=== Given records ===

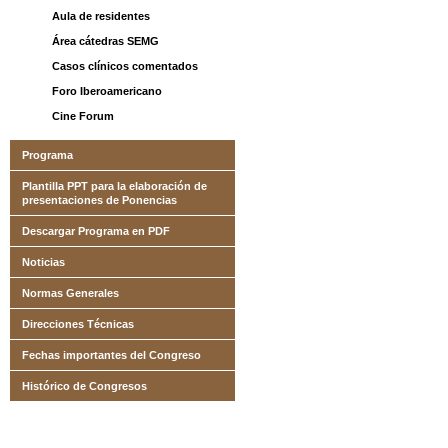
Aula de residentes
Área cátedras SEMG
Casos clínicos comentados
Foro Iberoamericano
Cine Forum
Programa
Plantilla PPT para la elaboración de
presentaciones de Ponencias
Descargar Programa en PDF
Noticias
Normas Generales
Direcciones Técnicas
Fechas importantes del Congreso
Histórico de Congresos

===

#### [Job]
A single number is asked for: how many lines in the entries above hold the string "Programa".

#### [Answer space]
2